Norman Hurens  Les cybercafés égyptiens ne permettent plus de se connecter à Internet depuis hier au soir.

Cette mesure, effective depuis jeudi soir, vise à empêcher les internautes de s’organiser en vue de manifester contre le pouvoir. Les conséquences économiques de cette décision, sans précédent à l’échelle mondiale, sont imprévisibles.

C’est une triste première, par son ampleur, dans l’histoire de l’Internet : un pays au réseau très développé vient de couper tous les accès au web de sa population. Effective depuis jeudi soir en Egypte, la mesure a pour objectif d’empêcher les internautes d’utiliser mails et réseaux sociaux pour se fédérer et organiser des manifestations hostiles au pouvoir. Depuis le début de la semaine, des milliers de personnes descendent en effet chaque jour dans la rue pour crier leur mécontentement et tenter de faire valoir leurs droits. Durement réprimé, le peuple semble vouloir suivre l’exemple tunisien et demande le départ du président Moubarack. Reste à savoir si la coupure totale du net ordonnée par le gouvernement permettra de contenir la grogne populaire.

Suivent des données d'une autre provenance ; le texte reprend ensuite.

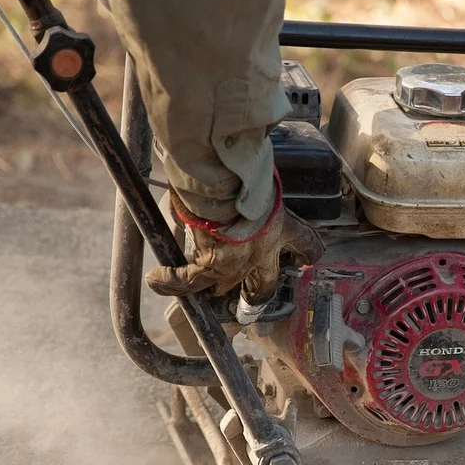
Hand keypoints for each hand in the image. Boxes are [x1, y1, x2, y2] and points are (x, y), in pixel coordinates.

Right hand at [146, 178, 323, 302]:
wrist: (224, 182)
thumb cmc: (243, 171)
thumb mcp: (260, 179)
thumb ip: (253, 185)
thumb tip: (237, 173)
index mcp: (284, 227)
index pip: (307, 244)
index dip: (307, 253)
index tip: (306, 258)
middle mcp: (264, 251)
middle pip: (266, 283)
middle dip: (259, 289)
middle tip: (252, 292)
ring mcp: (237, 264)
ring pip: (227, 287)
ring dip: (216, 287)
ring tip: (205, 289)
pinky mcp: (211, 267)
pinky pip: (188, 282)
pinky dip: (171, 281)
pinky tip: (157, 278)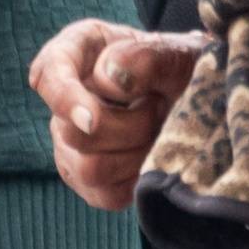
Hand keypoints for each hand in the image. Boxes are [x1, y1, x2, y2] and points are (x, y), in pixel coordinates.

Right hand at [28, 18, 208, 210]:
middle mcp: (66, 99)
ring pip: (88, 169)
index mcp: (77, 52)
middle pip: (74, 133)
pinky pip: (105, 195)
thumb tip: (108, 79)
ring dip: (136, 154)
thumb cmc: (183, 69)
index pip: (48, 75)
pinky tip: (151, 157)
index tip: (93, 118)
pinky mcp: (89, 181)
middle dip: (128, 127)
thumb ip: (145, 56)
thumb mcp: (176, 53)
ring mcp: (72, 144)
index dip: (64, 100)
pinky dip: (136, 181)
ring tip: (157, 131)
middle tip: (158, 106)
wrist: (200, 100)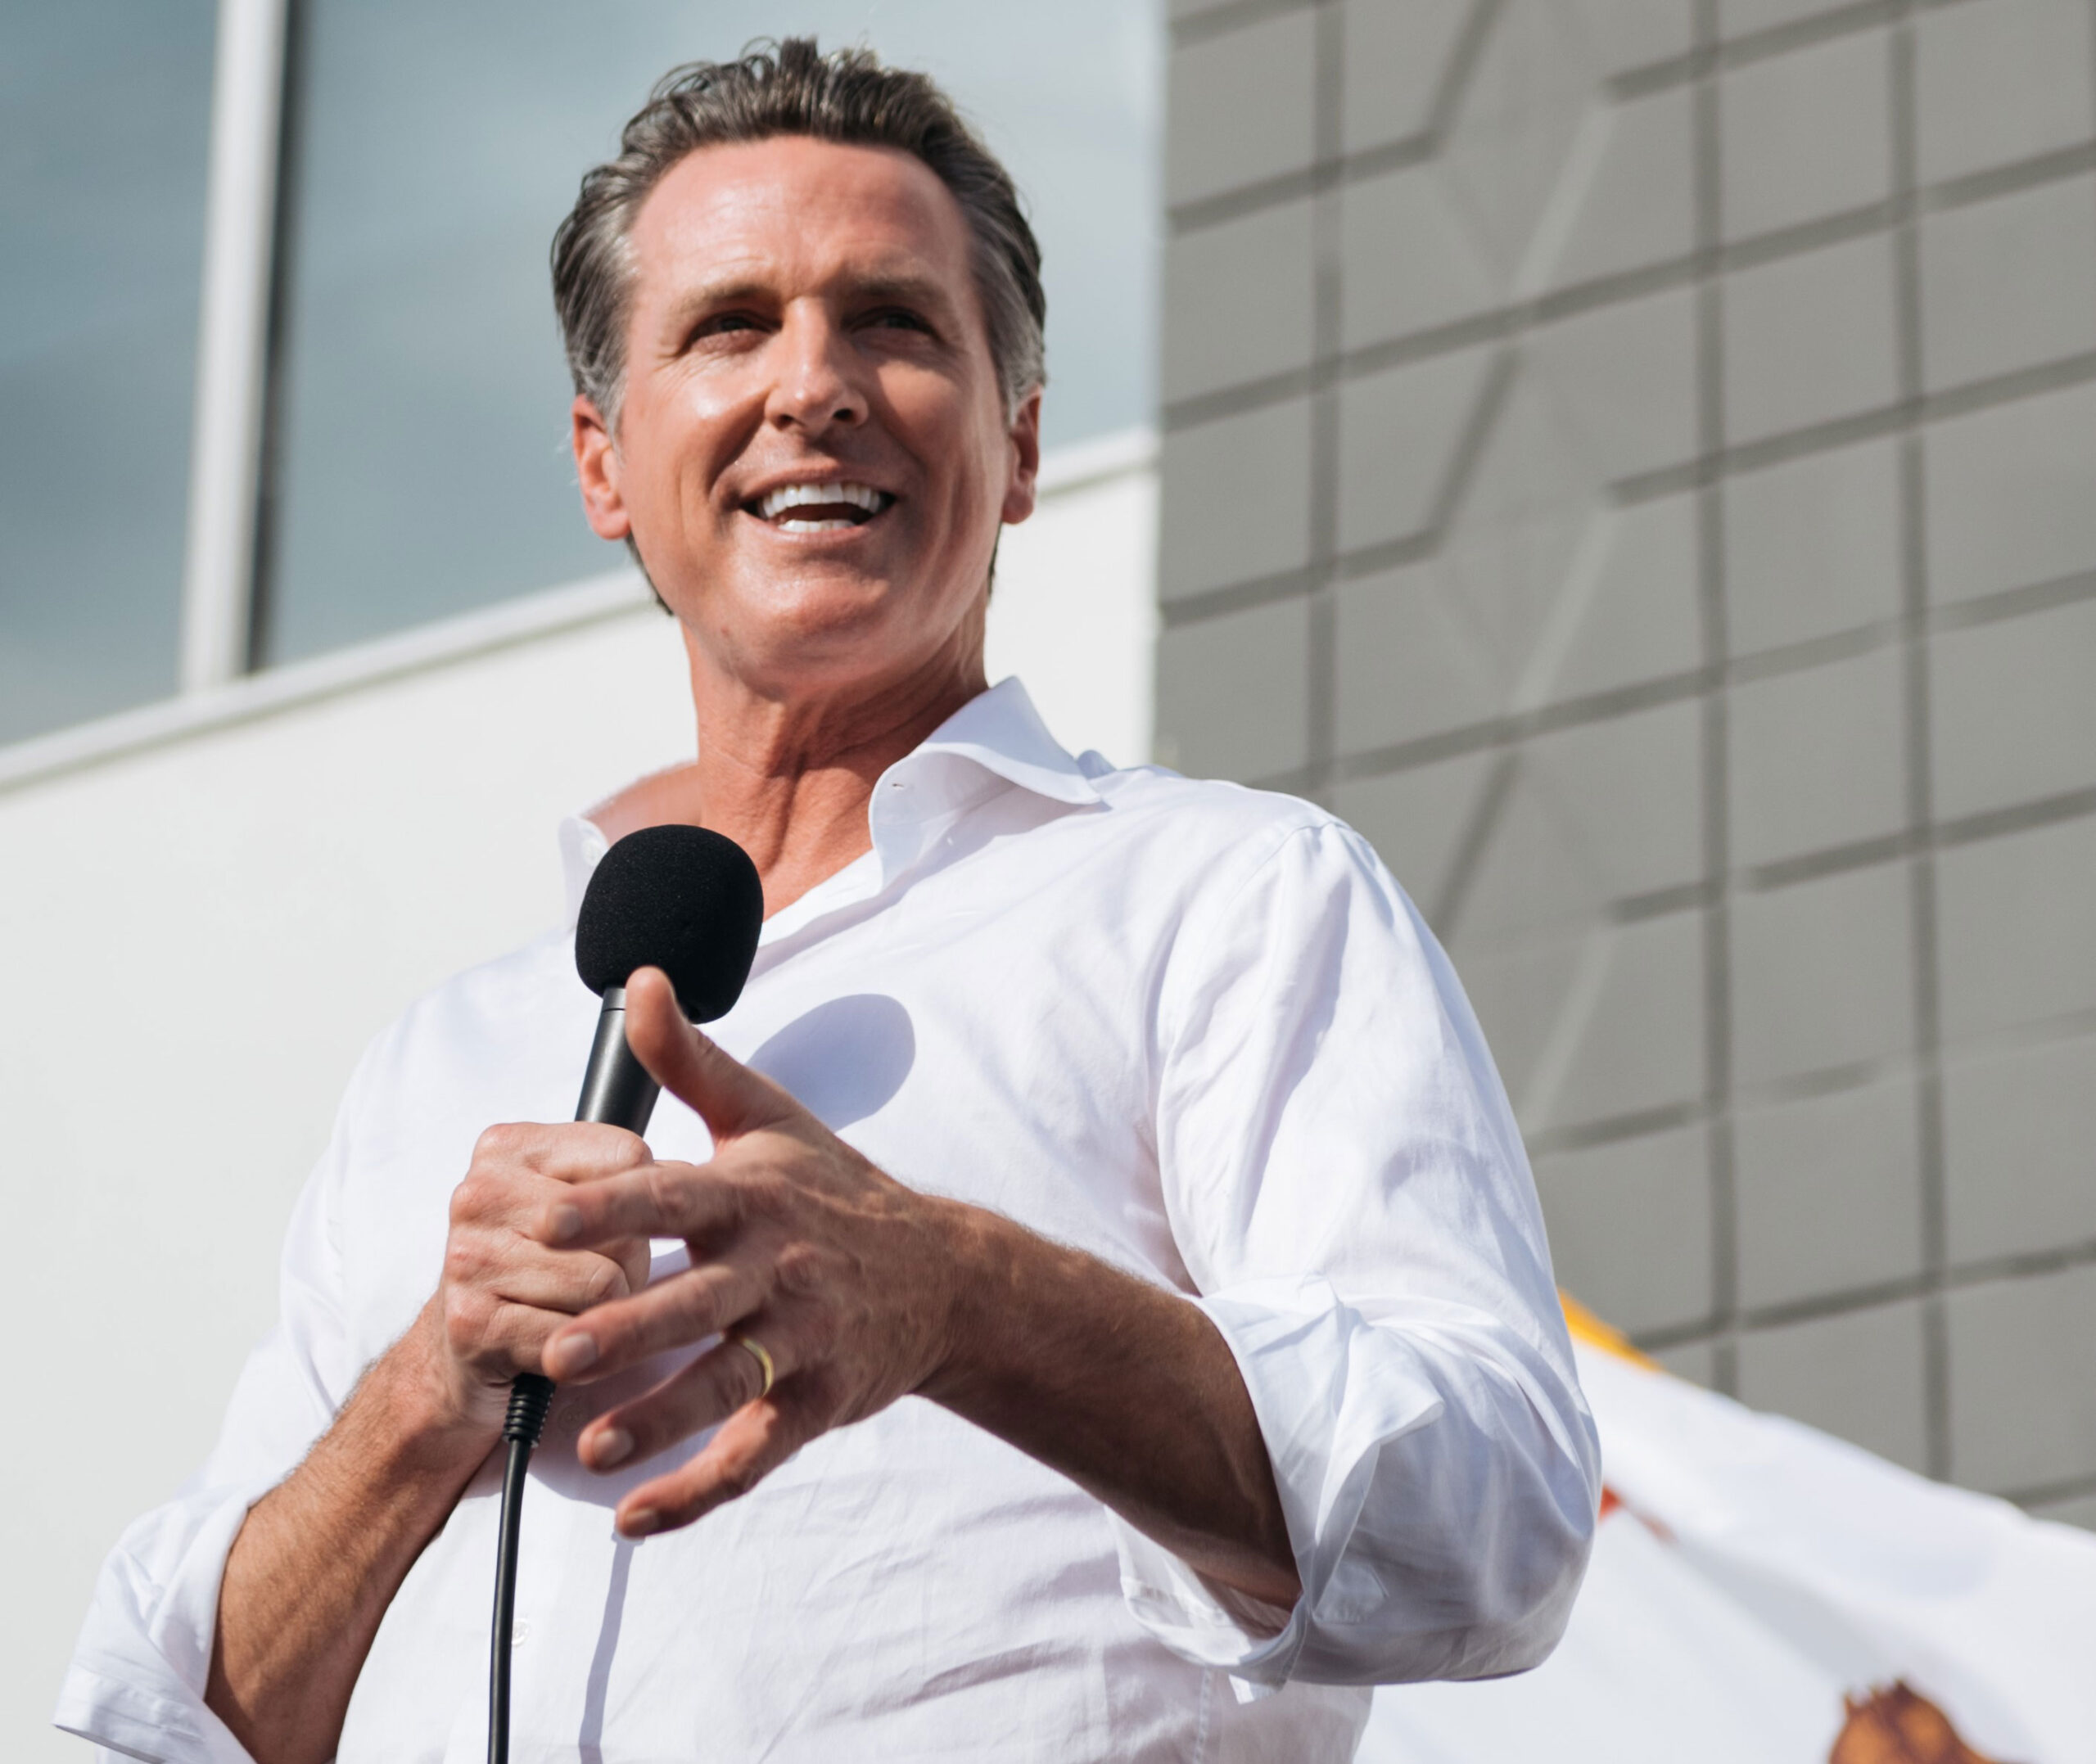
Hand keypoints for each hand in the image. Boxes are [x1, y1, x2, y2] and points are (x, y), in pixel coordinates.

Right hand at [424, 1118, 655, 1435]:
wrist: (469, 1345)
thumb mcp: (581, 1203)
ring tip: (573, 1310)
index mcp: (510, 1146)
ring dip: (608, 1314)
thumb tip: (688, 1178)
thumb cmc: (541, 1265)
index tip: (617, 1224)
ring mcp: (470, 1257)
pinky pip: (575, 1339)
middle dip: (632, 1264)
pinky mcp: (473, 1322)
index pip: (630, 1156)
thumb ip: (634, 1178)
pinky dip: (581, 1353)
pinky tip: (554, 1343)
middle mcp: (480, 1193)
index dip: (646, 1201)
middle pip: (624, 1224)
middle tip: (596, 1277)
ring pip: (605, 1285)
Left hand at [532, 965, 963, 1537]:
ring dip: (660, 1420)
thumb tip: (638, 980)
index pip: (675, 1197)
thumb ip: (690, 1061)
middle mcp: (777, 1266)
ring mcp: (802, 1339)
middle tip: (557, 1352)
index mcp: (752, 1194)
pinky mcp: (819, 1401)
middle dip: (628, 1328)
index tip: (544, 1217)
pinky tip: (636, 1520)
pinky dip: (699, 1490)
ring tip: (592, 1451)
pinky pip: (757, 1452)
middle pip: (696, 1301)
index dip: (611, 1208)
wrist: (944, 1274)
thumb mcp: (768, 1117)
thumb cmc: (835, 1191)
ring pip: (726, 1386)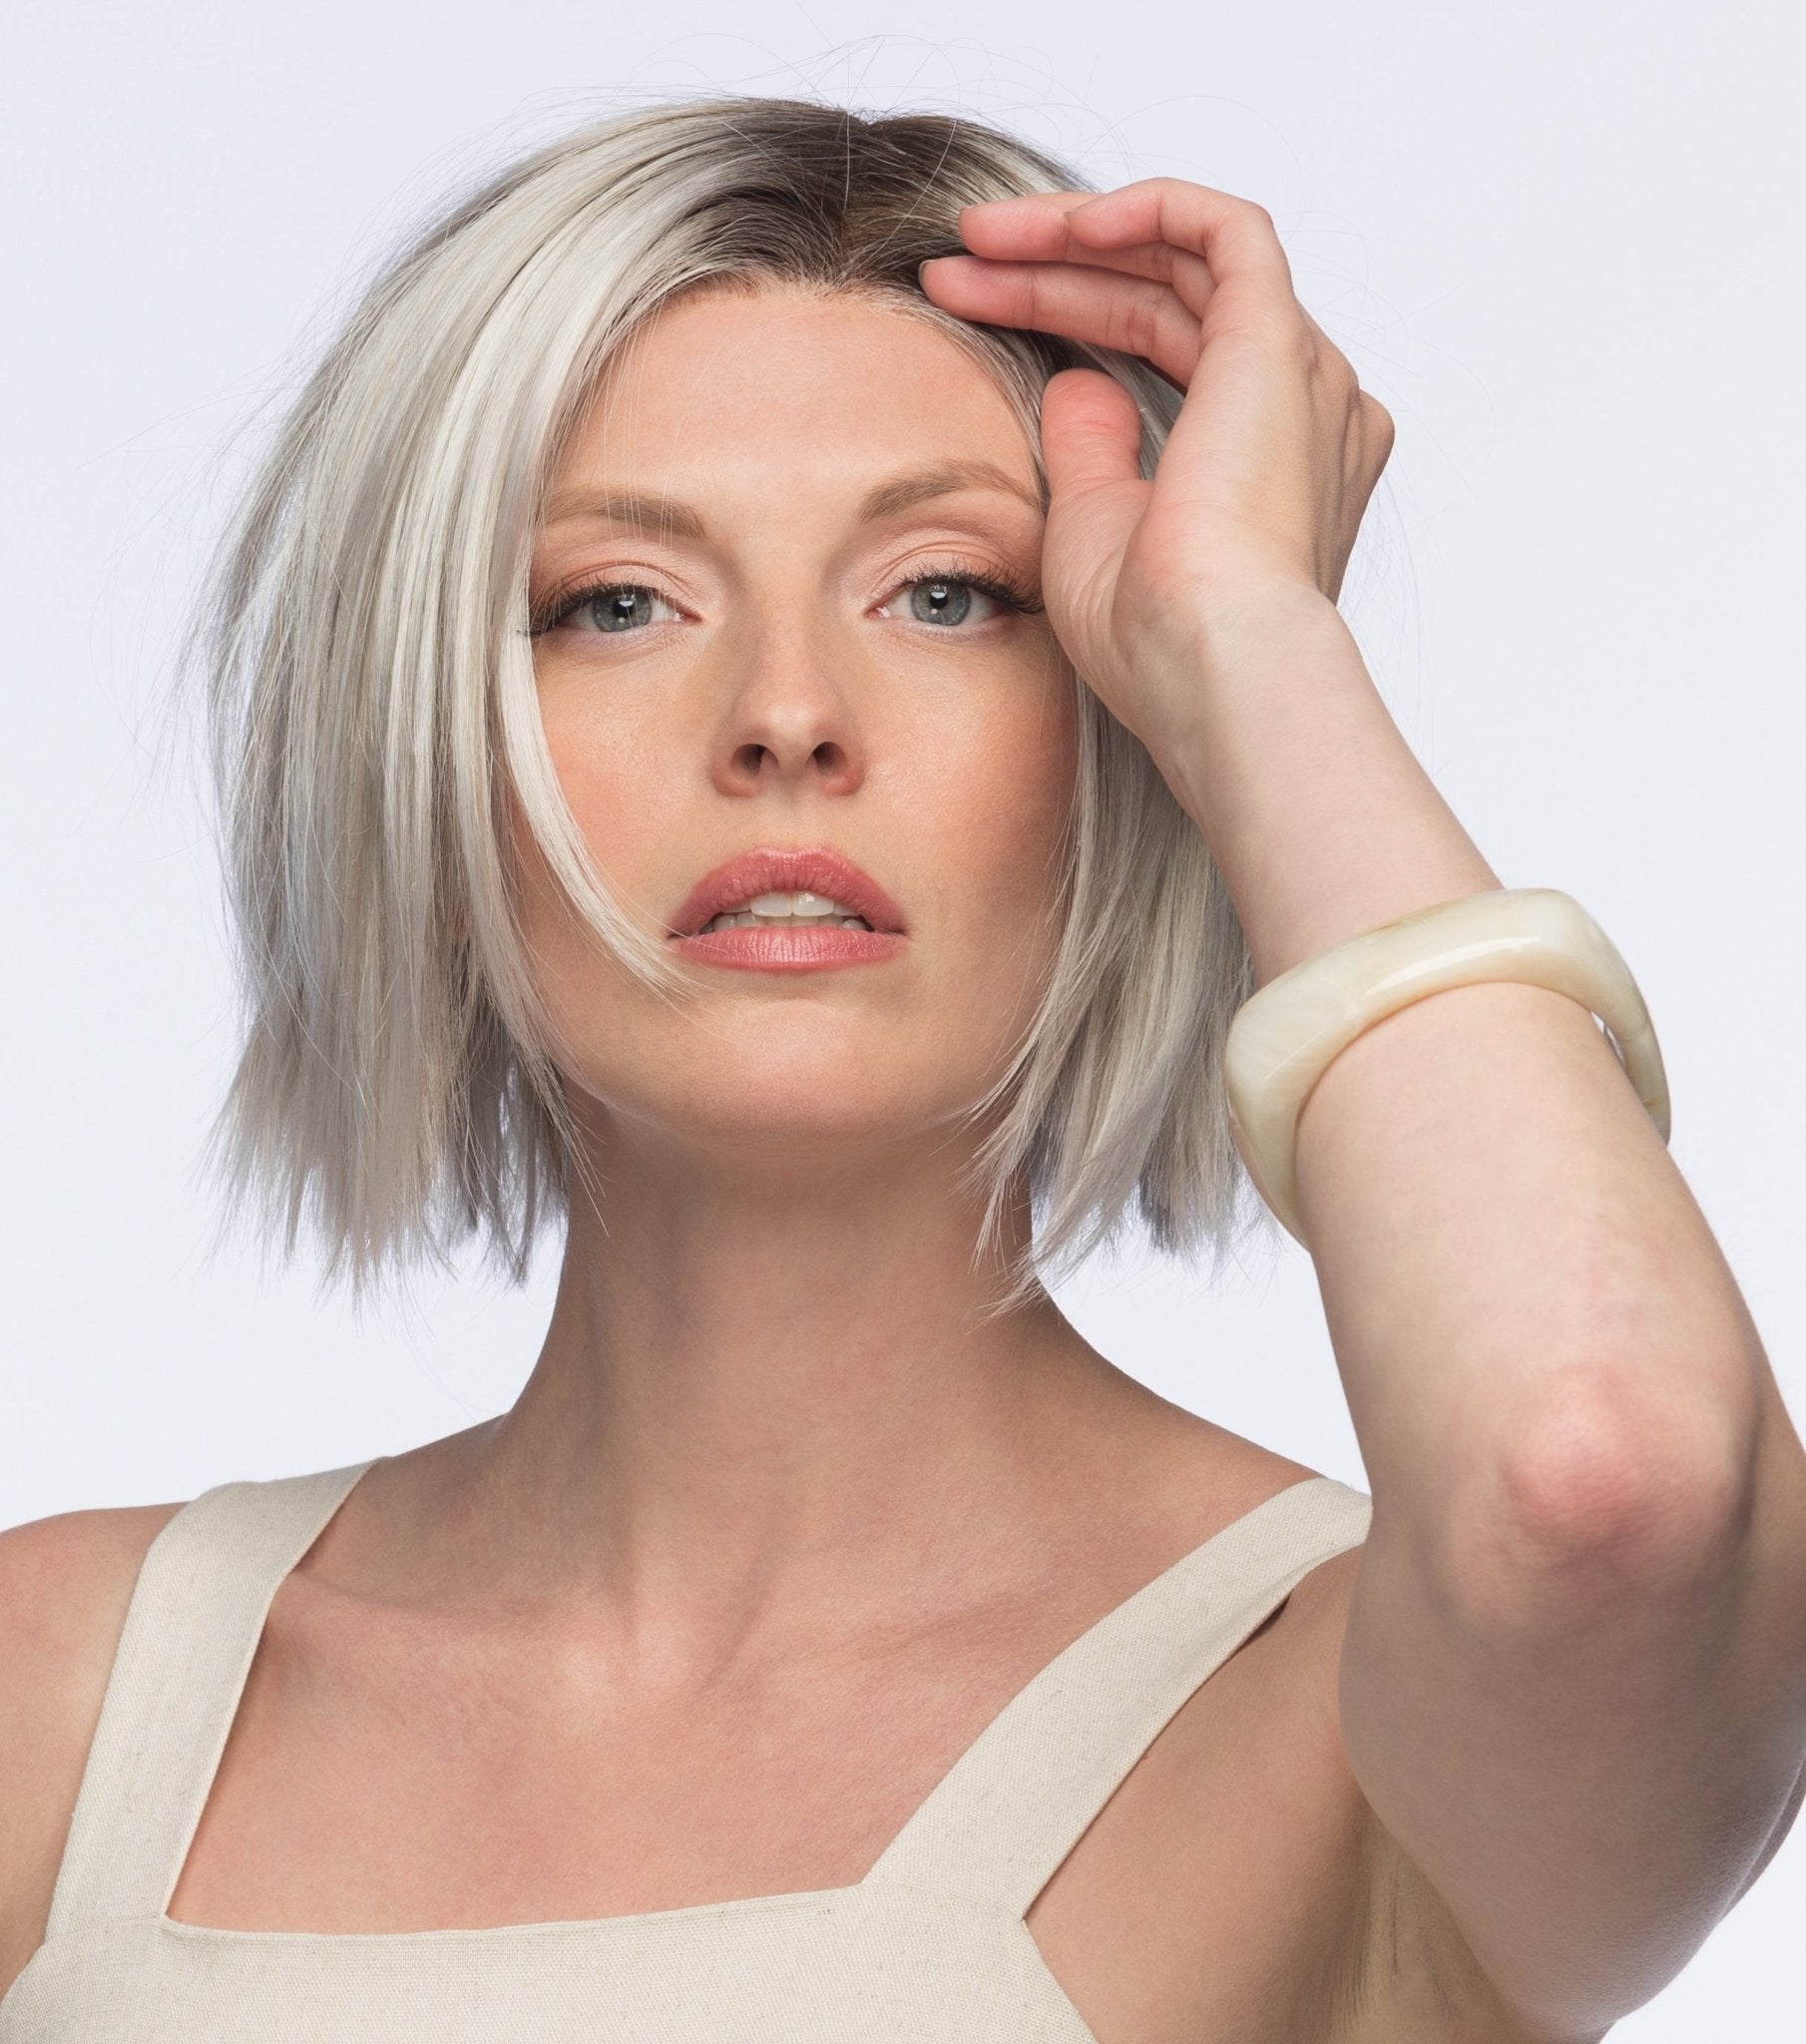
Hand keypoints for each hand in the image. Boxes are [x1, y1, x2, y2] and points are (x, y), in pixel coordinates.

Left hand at [919, 179, 1394, 753]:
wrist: (1211, 667)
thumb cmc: (1155, 637)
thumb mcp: (1092, 530)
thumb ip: (1090, 451)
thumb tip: (1077, 383)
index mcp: (1271, 464)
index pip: (1164, 349)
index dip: (1063, 316)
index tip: (967, 309)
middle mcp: (1301, 412)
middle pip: (1168, 300)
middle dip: (1053, 272)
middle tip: (954, 265)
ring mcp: (1301, 377)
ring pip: (1186, 259)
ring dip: (1077, 239)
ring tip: (977, 239)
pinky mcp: (1281, 345)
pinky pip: (1227, 230)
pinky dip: (1148, 210)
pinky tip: (1063, 225)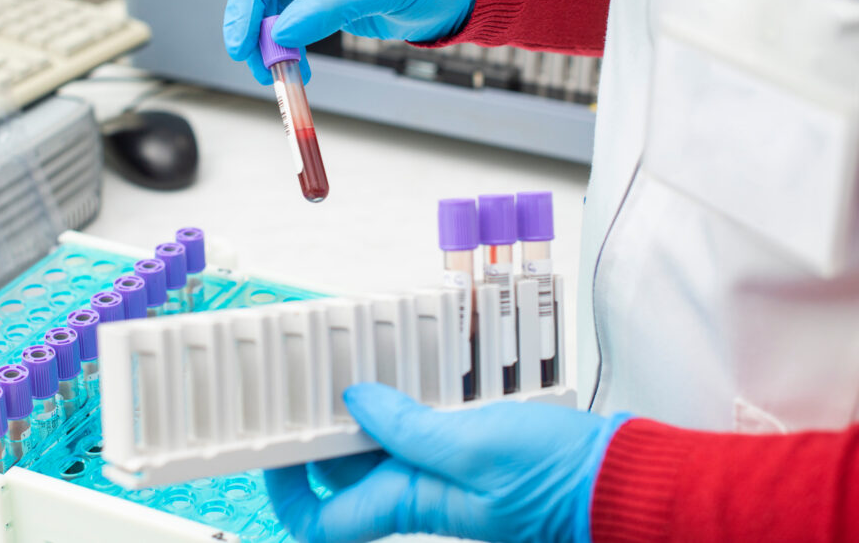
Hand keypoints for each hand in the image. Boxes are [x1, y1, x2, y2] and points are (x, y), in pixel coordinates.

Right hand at [223, 0, 476, 83]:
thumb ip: (332, 3)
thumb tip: (283, 32)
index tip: (242, 37)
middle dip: (256, 27)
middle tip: (256, 64)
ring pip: (276, 11)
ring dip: (272, 44)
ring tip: (277, 75)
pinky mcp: (331, 2)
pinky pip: (298, 26)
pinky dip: (293, 49)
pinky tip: (299, 69)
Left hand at [264, 383, 630, 542]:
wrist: (614, 480)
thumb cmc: (557, 478)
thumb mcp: (473, 446)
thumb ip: (408, 426)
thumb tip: (355, 405)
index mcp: (413, 501)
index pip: (327, 520)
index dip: (288, 493)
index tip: (272, 453)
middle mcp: (422, 492)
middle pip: (348, 470)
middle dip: (323, 431)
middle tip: (310, 386)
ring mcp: (445, 473)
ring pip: (383, 442)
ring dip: (366, 409)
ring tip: (355, 366)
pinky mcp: (469, 452)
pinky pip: (422, 427)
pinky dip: (408, 399)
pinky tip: (412, 369)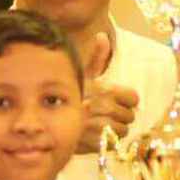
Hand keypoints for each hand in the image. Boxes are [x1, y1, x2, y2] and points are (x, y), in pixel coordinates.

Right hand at [79, 33, 138, 152]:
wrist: (46, 122)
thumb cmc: (68, 95)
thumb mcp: (81, 74)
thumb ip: (96, 57)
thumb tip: (102, 35)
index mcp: (104, 89)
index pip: (133, 98)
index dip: (128, 101)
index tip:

Selon certains observateurs, Internet avait jusqu’à présent joué un rôle clé dans la contestation. D’après les chiffres officiels, un quart de la population, soit 23 millions de personnes, avait un accès ponctuel ou permanent au réseau. Mais désormais, «environ 88% du réseau Internet n’est plus disponible en Egypte», a déclaré Rik Ferguson, expert sécurité pour Trend Micro, troisième éditeur mondial de solutions de sécurité à l’Agence France-Presse. Par aillleurs les antennes-relais situées dans les grandes villes et dans leur périphérie auraient également été coupées. Le trafic de tous les opérateurs mobiles serait donc interrompu. Le système de transmission des SMS aurait également été coupé.

Selon l’entreprise Renesys, spécialisée dans la surveillance d’Internet, les fibres optiques stratégiques qui relient l’Europe à l’Asie n’ont pas été mises hors service. En revanche, tous les particuliers, les entreprises, les institutions, les ambassades, les cybercafés qui étaient connectés via les quatre grands fournisseurs d’accès (FAI) égyptiens – Link Egypt, Vodafone/Raya, Telecom Egypt, Etisalat Misr – ne peuvent plus se rendre sur la toile. Et, a priori, aucune adresse internet égyptienne (.eg) ne fonctionne où que ce soit dans le monde. Sur la volonté du gouvernement égyptien, le pays est coupé du monde virtuel.

Le site de la bourse du Caire épargné

Renesys ne relève que quelques rares exceptions à cette mesure drastique. Le FAI Noor Groop disposerait encore de ses 83 «routes» égyptiennes (canaux permettant la diffusion et la réception de données numériques), soit parce que l’Égypte ne lui a pas demandé de suspendre ses protocoles, soit parce que la société s’y est refusée. A noter que l’Egyptian Stock Exchange (la bourse du Caire, très importante dans la région) utilise l’une de ces routes pour fonctionner. Le site est donc toujours accessible. Renesys s’interroge : «Le gouvernement égyptien a-t-il laissé Noor debout pour que les marchés puissent rouvrir la semaine prochaine?» Autre zone d’ombre, l’avenir global de l’économie égyptienne. Rien ne permet en effet d’anticiper les conséquences d’une brusque coupure de réseau sur une économie moderne. «Le système de paiement par carte bancaire, par exemple, dépend d’Internet pour valider les transactions: il est aujourd’hui impossible de payer dans un magasin égyptien en utilisant une carte de crédit», explique par exemple Rik Ferguson.

Une manœuvre de contrôle de cette ampleur est sans précédent à l’échelle mondiale. En Iran, lors des manifestations de 2009 contre la réélection du président Mahmoud Ahmadinejad, seuls l’accès aux réseaux sociaux comme Twitter ou Facebook avaient été rendus inaccessibles. Au moment des récentes émeutes, la Tunisie a également restreint l’accès à certains réseaux sociaux, sans pour autant couper totalement le robinet numérique. Jamais la Chine, qui surveille pourtant activement le réseau, n’avait mené une telle campagne. D’après les experts, seule la Birmanie avait déjà coupé temporairement l’accès au web. C’était en 2007 lors d’une vague de manifestation contre la junte militaire. Mais étant donné la taille du pays, l’ampleur du phénomène est difficilement comparable à ce qui se déroule en ce moment en Egypte.